Publié le par asso.crao.over-blog.com

un homme qui crie

 

 

Dans le cadre de la Quinzaine Culturelle Africaine la CRAO, le cinéma le Duplexe et la Mairie de Roubaix s'associent pour vous inviter à la projection du film "Un homme qui crie" du réalisateur Tchadien Mahamat-Saleh Haroun.

 

Premier long métrage africain à être sélectionné en compétition officielle au Festival de Cannes, il y a reçu le Prix du Jury. Il a reçu également le prix Lumière 2011 du meilleur film francophone.

 


Cette projection permet à la CRAO de mettre en valeur le talent de la nouvelle génération de réalisateurs africains et de proposer à un large public un film très peu distribué en salle dans l’hexagone.

 


A l’issue de la projection une discussion aura lieu autour d’un buffet organisé par la CRAO

 

Tarif unique : 5

Jeudi 14 avril à 19h00

Cinéma le Duplexe de Roubaix

Place de la Liberté

(Métro Eurotéléport)

 

 

 

Sur le réalisateur :

 

Mahamat-Saleh Haroun est un réalisateur né en 1961 à Abéché, au Tchad. Après des études de cinéma à Paris et de journalisme à Bordeaux, il travaille pendant plusieurs années pour différents quotidiens de province. En 1994, il revient au cinéma et réalise son premier court métrage Maral Tanié. En 1999, son premier long métrage Bye Bye Africa est sélectionné à la Mostra de Venise et obtient le prix du Meilleur premier film. Par la suite, il réalise en 2002 Abouna, notre père et en 2006 Daratt, saison sèche qui raffle le Prix spécial du jury au Festival de Venise de la même année et l'Étalon de bronze de Yennenga au Fespaco 2007. En mai 2010, son film Un homme qui crie devient le premier film d'un cinéaste tchadien à être sélectionné en compétition officielle au Festival de Cannes et surtout à en repartir avec un Prix du Jury. Le cinéaste est depuis 2008 Chevalier de l'ordre des Arts et des Lettres de la République française.

 

Sur le film :

 

Le Tchad de nos jours. Adam, la soixantaine, ancien champion de natation est maitre nageur de la piscine d'un hôtel de luxe à N'Djamena. Lors du rachat de l'hôtel par des repreneurs chinois, il doit laisser la place à son fils Abdel. Il vit très mal cette situation qu'il considère comme une déchéance sociale. Le pays est en proie à la guerre civile et les rebelles armés menacent le pouvoir. Le gouvernement, en réaction, fait appel à la population pour un "effort de guerre" exigeant d'eux argent ou enfant en âge de combattre les assaillants. Adam est ainsi harcelé par son Chef de Quartier pour sa contribution. Mais Adam n'a pas d'argent, il n'a que son fils...
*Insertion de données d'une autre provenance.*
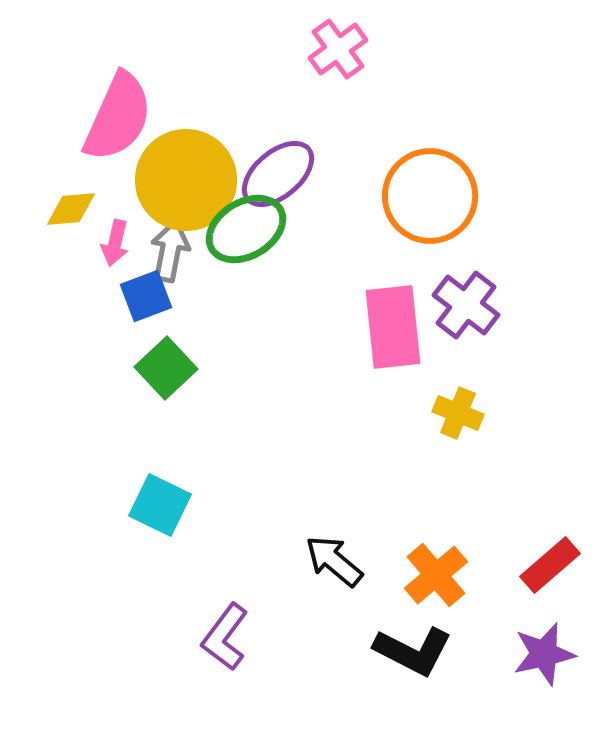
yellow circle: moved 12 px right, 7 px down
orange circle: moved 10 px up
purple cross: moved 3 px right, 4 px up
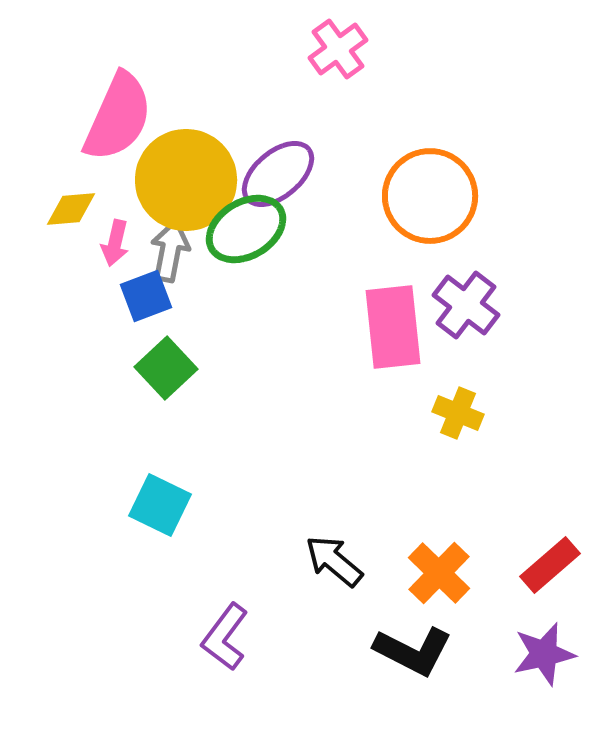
orange cross: moved 3 px right, 2 px up; rotated 6 degrees counterclockwise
Ce long métrage traite à la fois de la déchéance sociale d'un homme et de sa douleur de père dans un pays miné par la guerre et transformé par la mondialisation. UN HOMME QUI CRIE N'EST PAS UN OURS QUI DANSE raconte une Afrique au cœur des bouleversements mondiaux avec l'arrivée de nouvelles puissances économiques et financières comme la Chine. L'Afrique qui attire les investisseurs, porteuse de potentiel de développement est malheureusement aussi l'Afrique de toutes les souffrances et de toutes les hostilités fratricides. Avec ce film, Goï Goï Productions dresse le portrait d'une Afrique déchirée par les contradictions meurtrières qui la minent.